Mentre l’Istituto Nazionale di Statistica ci informa che in Italia ci sono 8 milioni di poveri, di cui 3 milioni sotto la soglia di povertà assoluta, questi signori hanno deciso, tutti insieme e in tempi record, di far pagare tutti i costi della crisi a chi la crisi l’ha subita tutta: i pensionati, i precari, i lavoratori dipendenti, i disoccupati, le donne, gli immigrati.
I tagli alle cosiddette “agevolazioni” fiscali, introdotte a suo tempo per compensare l’aumento delle aliquote per i redditi più bassi, colpiranno, per l’appunto, solo i redditi più bassi. Tra l’altro, di fronte ad un gettito richiesto dall’aumento della pressione fiscale di 4 miliardi nel 2013 e di 20 miliardi nel 2014, questi tagli prevedono un aumento del prelievo fiscale, a carico delle sole famiglie più povere, di 8 miliardi nel 2013 e di 40 miliardi nel 2014.
L’introduzione dei ticket nei pronti soccorsi e per le ricette trasforma la malattia in un lusso.
Se avessero voluto risparmiare 22 miliardi di Euro avrebbero bloccato il TAV in Val Susa o avrebbero ritirato le truppe dall’estero.

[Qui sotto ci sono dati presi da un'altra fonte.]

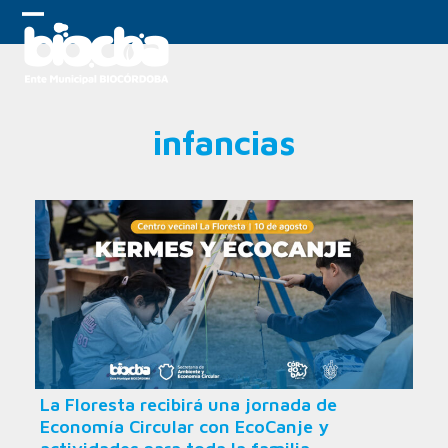
Skip
to
Open
Close
content
mobile
mobile
menu
menu
infancias
La Floresta recibirá una jornada de
Economía Circular con EcoCanje y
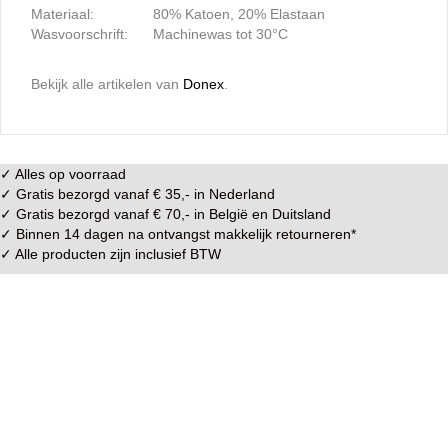
Materiaal:
80% Katoen, 20% Elastaan
Wasvoorschrift:
Machinewas tot 30°C
Bekijk alle artikelen van
Donex
.
✓ Alles op voorraad
✓ Gratis bezorgd vanaf € 35,- in
Nederland
✓ Gratis bezorgd vanaf € 70,- in
België
en
Duitsland
✓ Binnen 14 dagen na ontvangst makkelijk
retourneren
*
✓ Alle producten zijn inclusief BTW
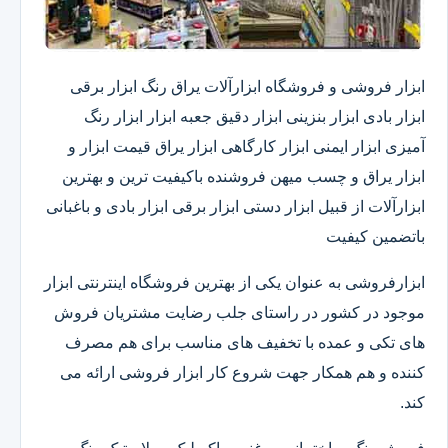
ابزار فروشی و فروشگاه ابزارآلات یراق رنگ ابزار برقی
ابزار بادی ابزار بنزینی ابزار دقیق​ جعبه ابزار ابزار رنگ
آمیزی ابزار ایمنی ابزار کارگاهی ابزار یراق قیمت ابزار و
ابزار یراق و چسب میهن فروشنده باکیفیت ترین و بهترین
ابزارآلات از قبیل ابزار دستی ابزار برقی ابزار بادی و باغبانی
باتضمین کیفیت
ابزارفروشی به عنوان یکی از بهترین فروشگاه اینترنتی ابزار
موجود در کشور در راستای جلب رضایت مشتریان فروش
های تکی و عمده با تخفیف های مناسب برای هم مصرف
کننده و هم همکار جهت شروع کار ابزار فروشی ارائه می
کند.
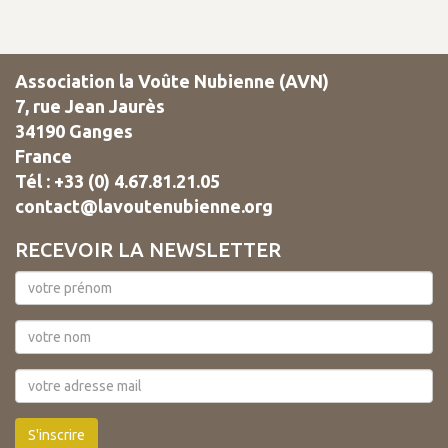
Association la Voûte Nubienne (AVN)
7, rue Jean Jaurès
34190 Ganges
France
Tél : +33 (0) 4.67.81.21.05
contact@lavoutenubienne.org
RECEVOIR LA NEWSLETTER
S'inscrire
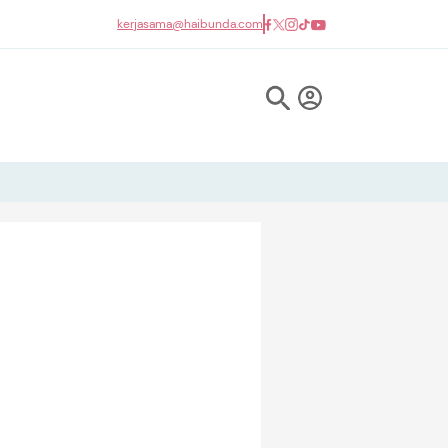
kerjasama@haibunda.com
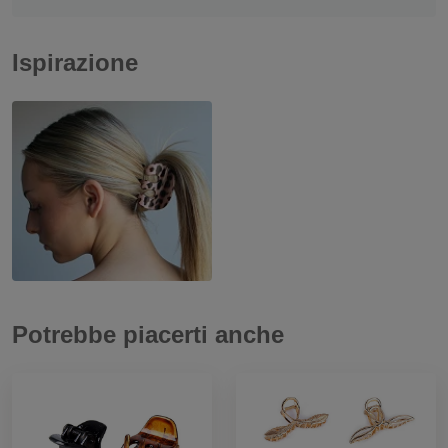
Ispirazione
Potrebbe piacerti anche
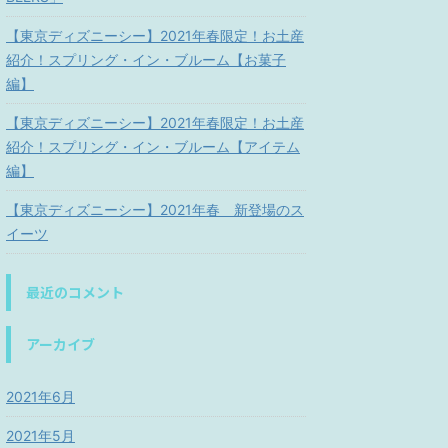
【東京ディズニーシー】2021年春限定！お土産
紹介！スプリング・イン・ブルーム【お菓子
編】
【東京ディズニーシー】2021年春限定！お土産
紹介！スプリング・イン・ブルーム【アイテム
編】
【東京ディズニーシー】2021年春 新登場のス
イーツ
最近のコメント
アーカイブ
2021年6月
2021年5月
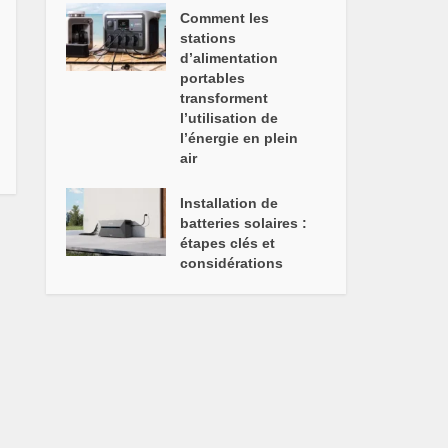
Comment les
stations
d’alimentation
portables
transforment
l’utilisation de
l’énergie en plein
air
Installation de
batteries solaires :
étapes clés et
considérations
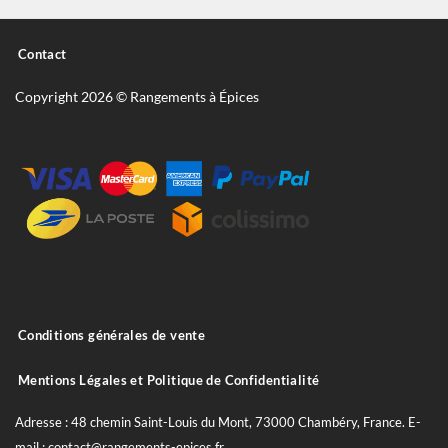
Contact
Copyright 2026 © Rangements à Épices
Conditions générales de vente
Mentions Légales et Politique de Confidentialité
Adresse : 48 chemin Saint-Louis du Mont, 73000 Chambéry, France. E-
mail : contact@rangements-epices.fr.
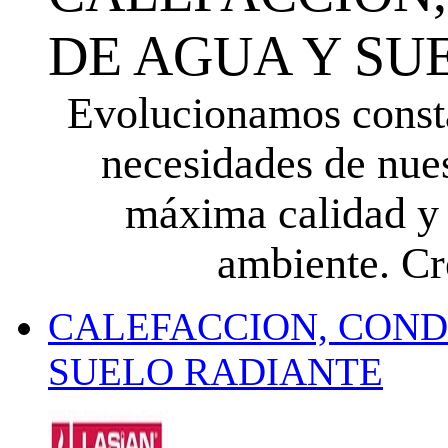
DE AGUA Y SU
Evolucionamos consta
necesidades de nues
máxima calidad y 
ambiente. Cre
CALEFACCION, COND
SUELO RADIANTE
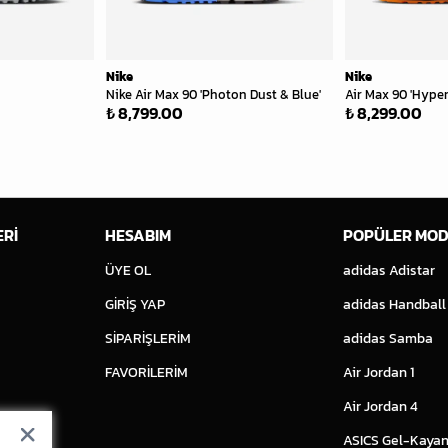
Nike
Nike
Nike Air Max 90 'Photon Dust & Blue'
Air Max 90 'Hype
₺ 8,799.00
₺ 8,299.00
ERİ
HESABIM
POPÜLER MOD
ÜYE OL
adidas Adistar
GİRİŞ YAP
adidas Handball
SİPARİŞLERİM
adidas Samba
FAVORİLERİM
Air Jordan 1
Air Jordan 4
ASICS Gel-Kayan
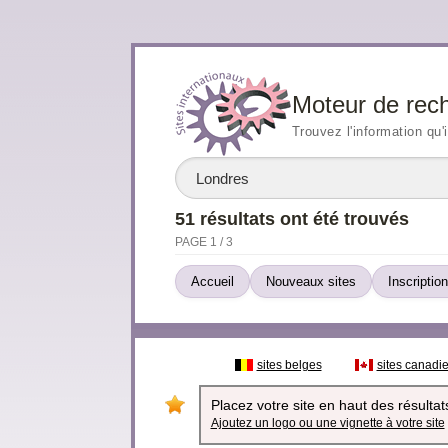
Moteur de rec
Trouvez l'information qu'
51 résultats ont été trouvés
PAGE 1 / 3
Accueil
Nouveaux sites
Inscription
sites belges
sites canadi
Placez votre site en haut des résultats
Ajoutez un logo ou une vignette à votre site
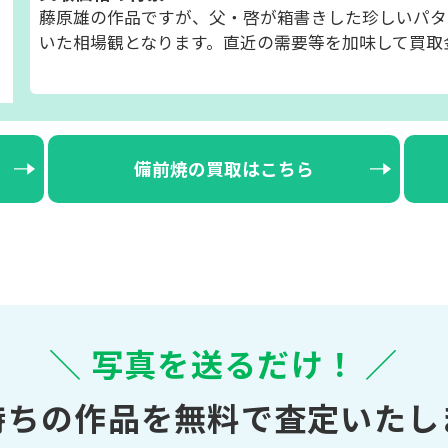
藤原雄の作品ですが、父・啓が箱書きした珍しいパタ
いた相場観となります。直近の需要等を加味して買取
備前焼の買取はこちら
＼ 写真を送るだけ！ ／
持ちの作品を無料で査定いたし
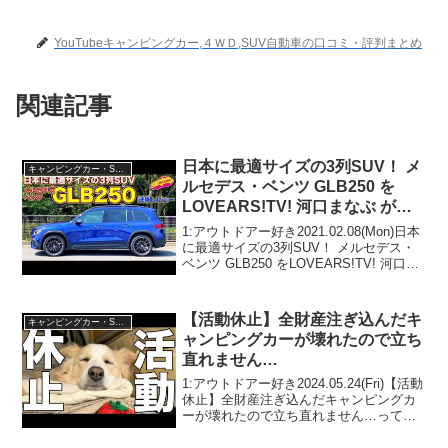
YouTubeキャンピングカー,４ＷＤ,SUV自動車の口コミ・評判まとめ
関連記事
日本に最適サイズの3列SUV！ メ
キャンピングカー・SUV人気車種
ルセデス・ベンツ GLB250 を
LOVEARS!TV! 河口まなぶ が試
乗レビュー
1:アウトドアー好き2021.02.08(Mon)日本
に最適サイズの3列SUV！ メルセデス・
ベンツ GLB250 をLOVEARS!TV! 河口ま
なぶ が試乗レビューって人気で話題らし
いぞ、見逃さないで！！2:アウトドアー
好き2021.0...
【活動休止】全財産注ぎ込んだキ
キャンピングカー・SUV人気車種
ャンピングカーが壊れたので立ち
直れません…
1:アウトドアー好き2024.05.24(Fri)【活動
休止】全財産注ぎ込んだキャンピングカ
ーが壊れたので立ち直れません…って人
気で話題らしいぞ、見逃さないで！！2:
アウトドアー好き2024.05.24(Fri)この動画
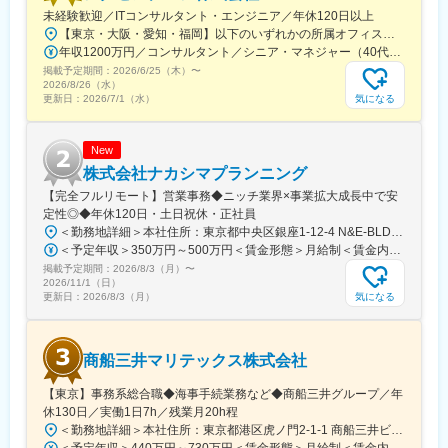
未経験歓迎／ITコンサルタント・エンジニア／年休120日以上
◎サービス拡大余地のある国内市場の拡大を担う最前線に身を置
【東京・大阪・愛知・福岡】以下のいずれかの所属オフィスもしくは各エリアのプロジェクト先 所属オフィス：■赤坂インターシティ■関西オフィス■アクセンチュア・アドバンスト・テクノロジーセンター名古屋■福岡オフィス※詳細は勤務地一覧よりご覧いただけます。※所属オフィスを問わずプロジェクトにより、国内出張、海外出張の可能性があります【魅力ポイント│世界の知恵を活用】世界中のベストプラクティスがデータベースに集約されており、数多くの事例や社員の知恵を活用できます。日本では前例のない案件でも、世界各国の社員からオンライン・オフライン（海外出張）問わず、気軽にアドバイスを受けることができます。★ この求人のPOINT ★￣￣V￣￣￣￣￣￣￣￣￣＃世界約78万人規模の大手基盤で安定性◎若手から裁量大きく挑戦・成長できる環境＃土日祝休／連続5日以上の休暇取得も可能！／フルフレックス（コアタイムなし）＃コンサル・IT未経験者向けの手厚い研修◎／メンター制度もあるため安心してチャレンジOK！
けます！
年収1200万円／コンサルタント／シニア・マネジャー（40代） 年収1000万円／テクノロジーアーキテクト（30代）
少子高齢化による人手不足やデジタル人材不足、ジョブ型雇用へ
掲載予定期間：
2026/6/25（木）
〜
の流れが加速する現在において、人事的課題の多種多様化が進
2026/8/26（水）
み、企業は自社内リソースだけでは課題解決ができなくなってき
気になる
更新日：
2026/7/1（水）
ています。
外部リソース活用の市場は拡大傾向にあり、その最前線でマーケ
ットのダイナミクスを肌で感じられるポジションです。
New
株式会社ナカシマプランニング
■働き方
【完全フルリモート】営業事務◆ニッチ業界×事業拡大成長中で安
全国からフルリモートで就業可能で、全国各地の顧客を支援でき
定性◎◆年休120日・土日祝休・正社員
ます。実際に、北海道在住の社員も複数名おり、成果とプライベ
＜勤務地詳細＞本社住所：東京都中央区銀座1-12-4 N&E-BLD.7階受動喫煙対策：屋内全面禁煙変更の範囲：会社の定める事業所
ートを両立。ライフスタイルや生活環境に合わせて働き方を選択
＜予定年収＞350万円～500万円＜賃金形態＞月給制＜賃金内訳＞月額（基本給）：220,000円～270,000円＜月給＞220,000円～270,000円＜昇給有無＞有＜残業手当＞有＜給与補足＞■賞与：あり■昇給：あり賃金はあくまでも目安の金額であり、選考を通じて上下する可能性があります。月給(月額)は固定手当を含めた表記です。
しながら、モチベーション高く働いています。
掲載予定期間：
2026/8/3（月）
〜
2026/11/1（日）
変更の範囲：会社の定める業務
気になる
更新日：
2026/8/3（月）
商船三井マリテックス株式会社
【東京】事務系総合職◆海事手続業務など◆商船三井グループ／年
休130日／実働1日7h／残業月20h程
＜勤務地詳細＞本社住所：東京都港区虎ノ門2-1-1 商船三井ビル勤務地最寄駅：東京メトロ銀座線／虎ノ門駅受動喫煙対策：屋内全面禁煙変更の範囲：会社の定める事業所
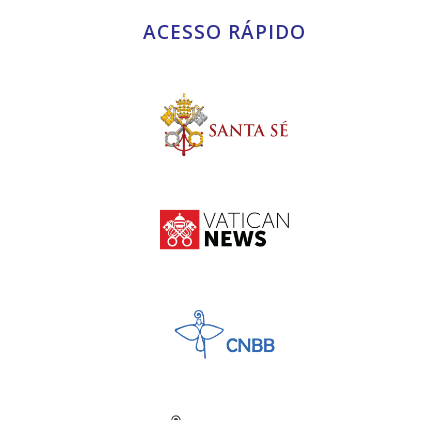
ACESSO RÁPIDO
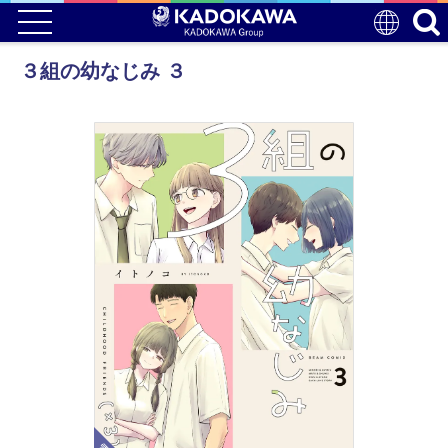
３組の幼なじみ ３
電子版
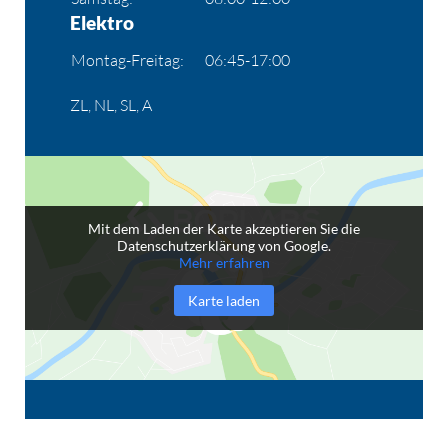
Elektro
Montag-Freitag:
06:45-17:00
ZL, NL, SL, A
Mit dem Laden der Karte akzeptieren Sie die
Datenschutzerklärung von Google.
Mehr erfahren
Karte laden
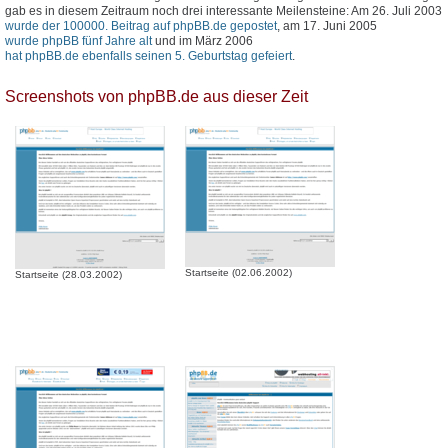
gab es in diesem Zeitraum noch drei interessante Meilensteine: Am 26. Juli 2003
wurde der 100000. Beitrag auf phpBB.de gepostet
, am 17. Juni 2005
wurde phpBB fünf Jahre alt
und im März 2006
hat phpBB.de ebenfalls seinen 5. Geburtstag gefeiert
.
Screenshots von phpBB.de aus dieser Zeit
Startseite (02.06.2002)
Startseite (28.03.2002)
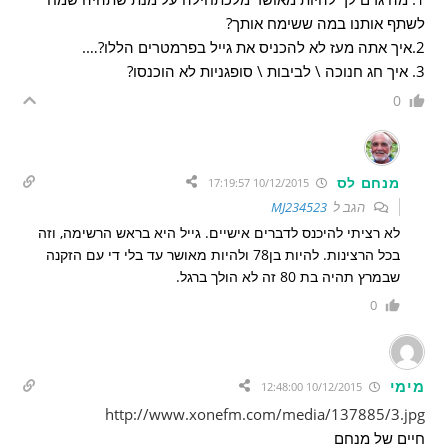
לשתף אותנו במה ששימח אותך?
2.איך אתה מעז לא להכניס את גייל בפרמטרים הללו?….
3. איך חג חנוכה \ לביבות \ סופגניות לא הוכנסו?
0
מנחם לס
10/12/2015 17:19:57
הגב ל
MJ234523
לא רציתי להיכנס לדברים אישיים. גייל היא בראש הרשימה, וזה
בכל הרצינות. להיות בן78 ולהיות מאושר עד בלי די עם הזקנה
שבמרץ תהיה בת 80 זה לא הולך ברגל.
0
מימי
10/12/2015 12:48:00
http://www.xonefm.com/media/137885/3.jpg
חיים של מנחם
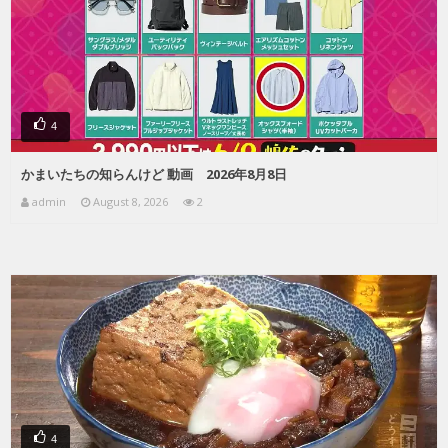
4
かまいたちの知らんけど 動画 2026年8月8日
admin
August 8, 2026
2
4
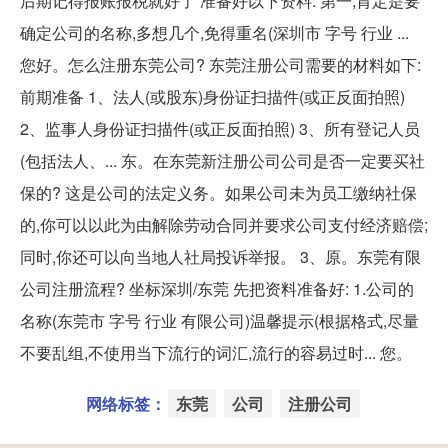
后期记得报账报税就好了 准备好以下资料: 第一,肯定是要
确定公司的名称,多想几个,免得重名(深圳市 字号 行业 ...
您好。怎么注册东莞公司? 东莞注册公司需要的材料如下:
前期准备 1、法人(或股东)身份证扫描件(或正反面拍照)
2、监事人身份证扫描件(或正反面拍照) 3、所有登记人员
(包括法人、... 东。在东莞新注册公司公司是否一定要买社
保的? 这是公司的法定义务。如果公司未为员工缴纳社保
的,你可以以此为由解除劳动合同并要求公司支付经济赔偿;
同时,你还可以向当地人社局投诉举报。 3、原。东莞有限
公司注册流程? 坐标深圳/东莞 先把资料准备好: 1.公司的
名称(东莞市 字号 行业 有限公司)温馨提示(根据格式,尽量
不要乱组,不使用当下流行的词汇,流行的容易过时... 您。
网络标签：
东莞
公司
注册公司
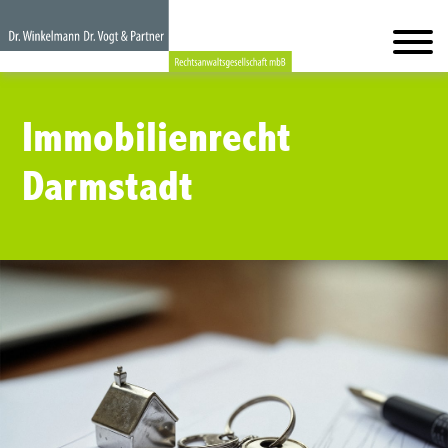
Immobilienrecht
Darmstadt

Se ne avessero voluti risparmiare 23 (tanto valgono le indennità percepite dai politici locali e nazionali) avrebbero potuto tagliarsi gli stipendi e i benefit e invece hanno introdotto surrettiziamente un emendamento che comporterà l’aumento della diaria dei parlamentari di 3/400 euro al mese.
Visto che, nonostante questa manovra, non hanno neanche risolto il problema del disavanzo (con lo stesso sistema già adottato in Grecia) aspettiamoci una nuova crisi del debito a breve che servirà a far passare l’aumento dell’età pensionabile a 67 anni per tutti, l’aumento dell’IVA e la vendita di qualche monumento nazionale (come ha già fatto il Comune di Roma con il regalo del Colosseo a Della Valle). Con buona pace di chi si illudeva nel cambiamento determinato dal referendum gli enti locali saranno comunque costretti a vendere le imprese partecipate e le municipalizzate (e non solo gli acquedotti) per non dichiarare fallimento.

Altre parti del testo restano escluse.